### [TEXT BLOCK]
···

Table-based Assymetric Numeral System (tANS)

Table-based Assymetric Numeral System (tANS)

Robbert Haarman

2021-05-25


Overview

A fast an efficient way to implement entropy coding is table-based asymmetric numeral systems (tANS), also known as finite-state entropy (FSE). It uses a number of states (represented by integers) and a lookup table to determine the symbol to emit and the way to compute the next state. The lookup table has an entry for each state, and the entry specifies:

  • The symbol to emit.
  • The number of bits to read.
  • A base value to add to the newly read bits.

Here is the code for decoding a symbol:

    pub fn decode_sym(&mut self, input: &mut dyn ReadBits) -> BoxResult<S> {
        let (_, nbits, base) = self.state;
        let s = *base | input.read_bits(*nbits as u32)?;
        self.state = &self.table[s as usize];
        Ok(self.state.0)
    }

Compression is achieved by having nbits be smaller for symbols that occur more frequently. To still ensure that every state in the table can be reached after every symbol, the table may contain multiple entries that code for a given symbol. To make this possible, the table must have more entries (states) than there are symbols. Optimal compression is achieved by having a symbol that makes up 1/x of the input also make up 1/x of the states. The larger the table size, the more closely we can approximate this optimum.

As an example, if we are using 8 states, symbol sym that makes up 5/8 in the input would appear 5 times in the table. We then choose base and nbits for these 5 entries so that all states in the table can be reached from a state with symbol sym. Since there are 5 entries, we can reach all 8 states by choosing nbits = 0 for two of the entries and nbits = 1 for the remaining 3 entries. Since nbits = 0 gives a single successor state, nbits = 1 gives two possible successor states, and 2 * 1 + 3 * 2 = 8, this allows us to reach all possible states. If the compressed data uses these entries equally often, we use an average of 0.75 bits per occurrence.

Here is what a full table might look like for an alphabet of 3 symbols (a, b, c), with relative frequencies (a: 2, b: 5, c: 1):

state | 0 | 1 | 2 | 3 | 4 | 5 | 6 | 7 |
sym   | c | b | a | b | b | a | b | b |
nbits | 3 | 1 | 2 | 0 | 1 | 2 | 0 | 1 |
base  | 0 | 6 | 4 | 1 | 4 | 0 | 0 | 2 |

Using this table, a decoder in state 2 will emit the symbol a, then read two bits and add them to the base value of 4, resulting in a new state in the range [4, 7]. A decoder in state 1 will emit symbol b and move to state 0 without needing to read any bits.


A Simple Encoder

Encoding works in the opposite direction from decoding. It starts from the end of the data and works towards the beginning, and creates a sequence of bits that will decode to the original data.

···

### [TASKS AND EXERCISES]
a - Return the passage of the tANS article between "Compression is achieved by having nbits" and "approximate this optimum.", inclusive.
b - According to the tANS article, what does each entry in the lookup table specify? List every item.
You won't need the stored rows for anything here.

(Stored records)

···

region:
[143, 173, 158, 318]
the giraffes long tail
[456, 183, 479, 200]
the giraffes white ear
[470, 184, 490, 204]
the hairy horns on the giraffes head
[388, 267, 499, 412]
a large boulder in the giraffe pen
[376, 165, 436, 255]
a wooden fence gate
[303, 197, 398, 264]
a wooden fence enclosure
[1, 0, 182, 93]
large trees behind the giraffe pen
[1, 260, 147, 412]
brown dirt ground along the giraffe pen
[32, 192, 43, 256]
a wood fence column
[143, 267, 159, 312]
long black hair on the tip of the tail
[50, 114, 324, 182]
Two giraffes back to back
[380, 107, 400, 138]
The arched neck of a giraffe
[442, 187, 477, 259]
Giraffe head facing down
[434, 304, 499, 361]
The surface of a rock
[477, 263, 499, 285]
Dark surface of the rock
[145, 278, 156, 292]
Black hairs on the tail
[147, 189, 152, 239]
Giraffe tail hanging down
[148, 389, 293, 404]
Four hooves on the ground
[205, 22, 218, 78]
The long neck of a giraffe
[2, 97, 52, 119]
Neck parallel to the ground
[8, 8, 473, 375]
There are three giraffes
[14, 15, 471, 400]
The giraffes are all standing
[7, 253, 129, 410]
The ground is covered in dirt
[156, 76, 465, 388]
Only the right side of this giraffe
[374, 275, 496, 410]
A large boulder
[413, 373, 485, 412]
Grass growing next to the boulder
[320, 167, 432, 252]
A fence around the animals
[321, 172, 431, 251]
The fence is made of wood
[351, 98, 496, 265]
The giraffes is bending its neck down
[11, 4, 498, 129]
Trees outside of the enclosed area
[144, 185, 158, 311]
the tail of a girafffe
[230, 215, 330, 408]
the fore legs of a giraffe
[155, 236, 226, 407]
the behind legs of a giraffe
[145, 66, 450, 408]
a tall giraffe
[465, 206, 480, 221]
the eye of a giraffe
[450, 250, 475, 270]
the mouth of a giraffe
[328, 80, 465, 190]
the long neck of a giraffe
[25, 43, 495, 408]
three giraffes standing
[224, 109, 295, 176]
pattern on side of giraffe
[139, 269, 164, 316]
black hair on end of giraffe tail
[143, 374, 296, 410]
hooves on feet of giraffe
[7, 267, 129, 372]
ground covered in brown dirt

···

### [ANSWERS TO THIS EXERCISE]
a -
Compression is achieved by having nbits be smaller for symbols that occur more frequently. To still ensure that every state in the table can be reached after every symbol, the table may contain multiple entries that code for a given symbol. To make this possible, the table must have more entries (states) than there are symbols. Optimal compression is achieved by having a symbol that makes up 1/x of the input also make up 1/x of the states. The larger the table size, the more closely we can approximate this optimum.

b -
- The symbol to emit
- The number of bits to read
- A base value to add to the newly read bits